One report suggests that the South African economy could have grown by up to 7% last year had it not been cauterised by the effects of power cuts.

While there has been a temporary relief from severe blackouts in the form of lower stages of power cuts in recent weeks, the question remains: will the lights stay on? In the first five months of 2023 alone, over 13 gigawatts were shed, surpassing the total for the entire year of 2022.

As winter continues for at least another two months, people are asking Government for a sustainable solution to this energy crisis.

Speaking on the podcast No Ordinary Wednesday on Investec Focus Radio SA, experts Herbert Kharivhe and Ross Krige, equity analysts at Investec, shed some welcome light on the loadshedding outlook and the factors influencing its availability in the coming months.

Loadshedding: a fragile respite

Both Kharivhe and Krige agreed that despite recent improvements, where the severity of power cuts has been reduced, it was too soon to celebrate though, highlighting the inherent unpredictability of the power situation.

Kharivhe traced the problem back to the 1990s and 2000s when the country failed to invest in timely generation capacity.


Herbert Kharivhe
Herbert Kharivhe, Equity analyst: Gold mining, petrochemicals, oil and gas

This lack of new infrastructure forced existing plants to operate at maximum capacity, leading to neglect in maintenance. With outdated equipment and insufficient maintenance, the energy availability factor (EAF) plummeted to a meagre 49%, far below the target of 75%


The pair said EAF, which measures the availability of Eskom units to produce energy needed to improve including the replacement of boilers and turbines.

 However, the lack of maintenance and the presence of other rogue elements contributed to persistently low factor.

> _AVAILABLE DATA_:
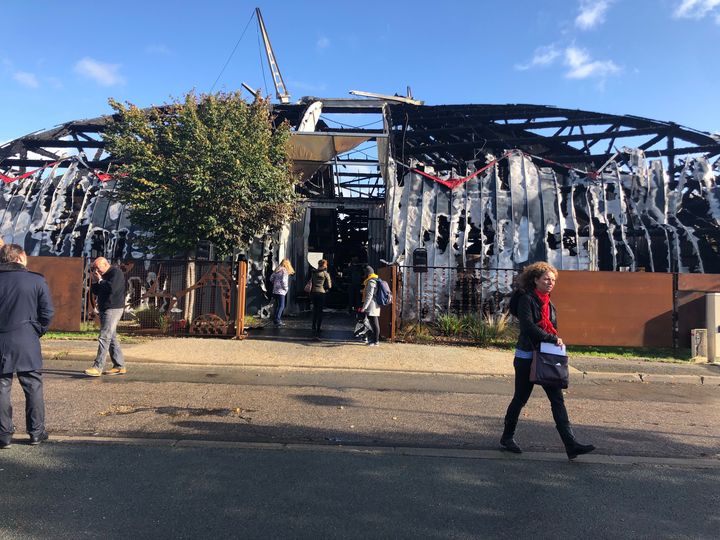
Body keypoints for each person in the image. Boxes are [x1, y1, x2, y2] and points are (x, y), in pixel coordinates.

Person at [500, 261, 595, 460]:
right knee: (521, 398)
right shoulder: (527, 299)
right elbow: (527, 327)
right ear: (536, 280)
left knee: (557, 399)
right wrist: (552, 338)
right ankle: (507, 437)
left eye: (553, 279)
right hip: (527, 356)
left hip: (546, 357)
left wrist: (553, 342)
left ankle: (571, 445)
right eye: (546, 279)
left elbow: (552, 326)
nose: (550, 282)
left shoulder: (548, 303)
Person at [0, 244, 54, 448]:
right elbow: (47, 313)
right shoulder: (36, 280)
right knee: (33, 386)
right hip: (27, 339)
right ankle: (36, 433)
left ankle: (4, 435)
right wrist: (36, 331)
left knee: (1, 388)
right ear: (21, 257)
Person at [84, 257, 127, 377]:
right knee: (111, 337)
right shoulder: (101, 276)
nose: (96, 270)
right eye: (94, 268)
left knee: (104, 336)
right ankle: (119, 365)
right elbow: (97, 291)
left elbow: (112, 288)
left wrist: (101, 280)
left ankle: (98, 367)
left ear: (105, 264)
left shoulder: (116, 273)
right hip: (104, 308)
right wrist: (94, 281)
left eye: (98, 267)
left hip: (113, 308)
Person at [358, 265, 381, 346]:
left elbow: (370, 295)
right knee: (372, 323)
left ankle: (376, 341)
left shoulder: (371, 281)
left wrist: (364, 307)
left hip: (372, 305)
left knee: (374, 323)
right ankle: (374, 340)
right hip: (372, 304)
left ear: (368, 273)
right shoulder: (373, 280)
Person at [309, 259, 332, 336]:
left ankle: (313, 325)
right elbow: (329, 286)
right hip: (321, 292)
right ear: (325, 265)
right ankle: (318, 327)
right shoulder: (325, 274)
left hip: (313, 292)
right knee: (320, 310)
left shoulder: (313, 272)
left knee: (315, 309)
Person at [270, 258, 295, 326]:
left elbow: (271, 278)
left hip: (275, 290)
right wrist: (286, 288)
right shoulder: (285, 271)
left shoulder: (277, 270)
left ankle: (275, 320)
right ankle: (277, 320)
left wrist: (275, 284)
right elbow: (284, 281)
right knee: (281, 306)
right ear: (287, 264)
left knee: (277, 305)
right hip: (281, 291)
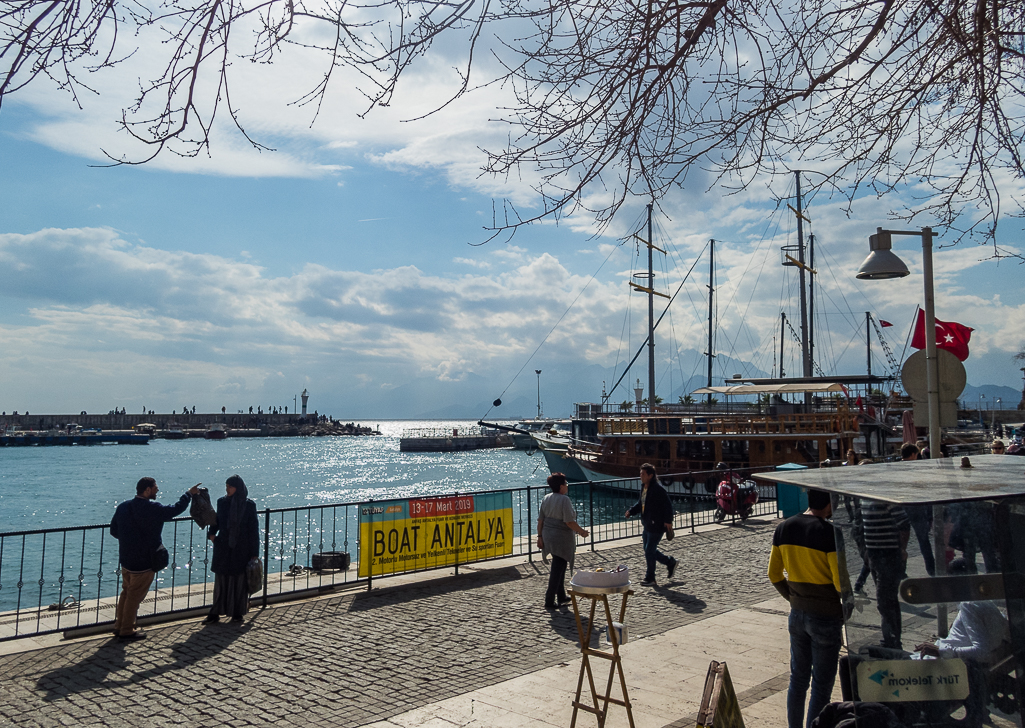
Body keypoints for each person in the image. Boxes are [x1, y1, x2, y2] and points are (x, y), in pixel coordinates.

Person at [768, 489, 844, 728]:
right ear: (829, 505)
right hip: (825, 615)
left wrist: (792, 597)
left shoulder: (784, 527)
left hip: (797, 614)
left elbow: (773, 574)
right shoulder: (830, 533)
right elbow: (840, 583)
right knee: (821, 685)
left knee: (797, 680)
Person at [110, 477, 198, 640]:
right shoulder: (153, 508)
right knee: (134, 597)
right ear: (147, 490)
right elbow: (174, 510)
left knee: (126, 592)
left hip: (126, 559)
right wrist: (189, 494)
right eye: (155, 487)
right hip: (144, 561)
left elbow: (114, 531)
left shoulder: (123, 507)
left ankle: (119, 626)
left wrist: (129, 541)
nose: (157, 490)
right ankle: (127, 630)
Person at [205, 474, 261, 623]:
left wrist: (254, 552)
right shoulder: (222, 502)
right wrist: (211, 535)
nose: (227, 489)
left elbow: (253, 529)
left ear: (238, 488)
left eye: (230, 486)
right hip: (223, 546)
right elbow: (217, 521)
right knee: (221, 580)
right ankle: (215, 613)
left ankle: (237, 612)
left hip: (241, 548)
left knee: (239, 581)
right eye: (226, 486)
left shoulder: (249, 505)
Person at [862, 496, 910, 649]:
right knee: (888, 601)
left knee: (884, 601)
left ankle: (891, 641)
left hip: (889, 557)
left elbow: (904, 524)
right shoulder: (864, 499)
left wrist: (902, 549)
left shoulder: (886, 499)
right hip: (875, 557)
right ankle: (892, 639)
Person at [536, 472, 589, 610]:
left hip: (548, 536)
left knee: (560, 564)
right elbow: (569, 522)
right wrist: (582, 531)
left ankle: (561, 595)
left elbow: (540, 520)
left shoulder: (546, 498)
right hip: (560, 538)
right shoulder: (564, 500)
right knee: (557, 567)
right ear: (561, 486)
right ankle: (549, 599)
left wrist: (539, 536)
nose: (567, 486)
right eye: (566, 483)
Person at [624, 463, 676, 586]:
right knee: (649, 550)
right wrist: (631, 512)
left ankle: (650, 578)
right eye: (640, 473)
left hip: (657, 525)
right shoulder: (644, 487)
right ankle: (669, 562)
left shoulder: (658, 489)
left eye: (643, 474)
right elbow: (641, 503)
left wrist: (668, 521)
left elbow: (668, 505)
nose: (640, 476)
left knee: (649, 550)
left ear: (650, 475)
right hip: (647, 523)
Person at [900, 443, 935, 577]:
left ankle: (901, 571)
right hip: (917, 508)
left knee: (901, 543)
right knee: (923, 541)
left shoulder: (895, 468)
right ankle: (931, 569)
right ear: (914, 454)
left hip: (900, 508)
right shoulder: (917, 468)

> _QUESTIONS TO ANSWER_:
1. According to the loadshedding article, how much power was shed in the first five months of 2023?
2. Continue the article on South Africa's loadshedding from its last sentence, keeping its tone and subject.

> _TASK-BY-TASK RESULTS_:
1. Over 13 gigawatts, more than the total for all of 2022.

2.
Investing in power generation

While Eskom faces significant funding constraints, both agreed there was now a more favourable environment for private sector investment. Major banks are keen on funding renewable energy projects, which align with their return objectives and environmental, social, and governance (ESG) targets. The potential capital spending for large-scale projects and household/commercial solar projects is estimated to exceed 300 billion rand in the next two and a half years, presenting significant funding opportunities.

 Kharivhe and Krige both acknowledge the delayed impact of increased self-generation but noted recent progress.

 The removal of the cap on private sector generation has accelerated the registration of projects, with an estimated 10 gigawatts of private sector capacity expected to be operational by the end of 2025. This surge in private power generation, including rooftop solar installations, is expected to contribute to a more competitive electricity market and potentially alleviate some of the load shedding challenges.

Critical to success is the importance of political will in addressing the energy crisis. Both argued that the slow rollout of large-scale renewable projects is primarily attributed to political factors and differing ideologies within the government.

Looking ahead, the pair cautiously predicted that load shedding might reduce to stage one or two within the next 24 months.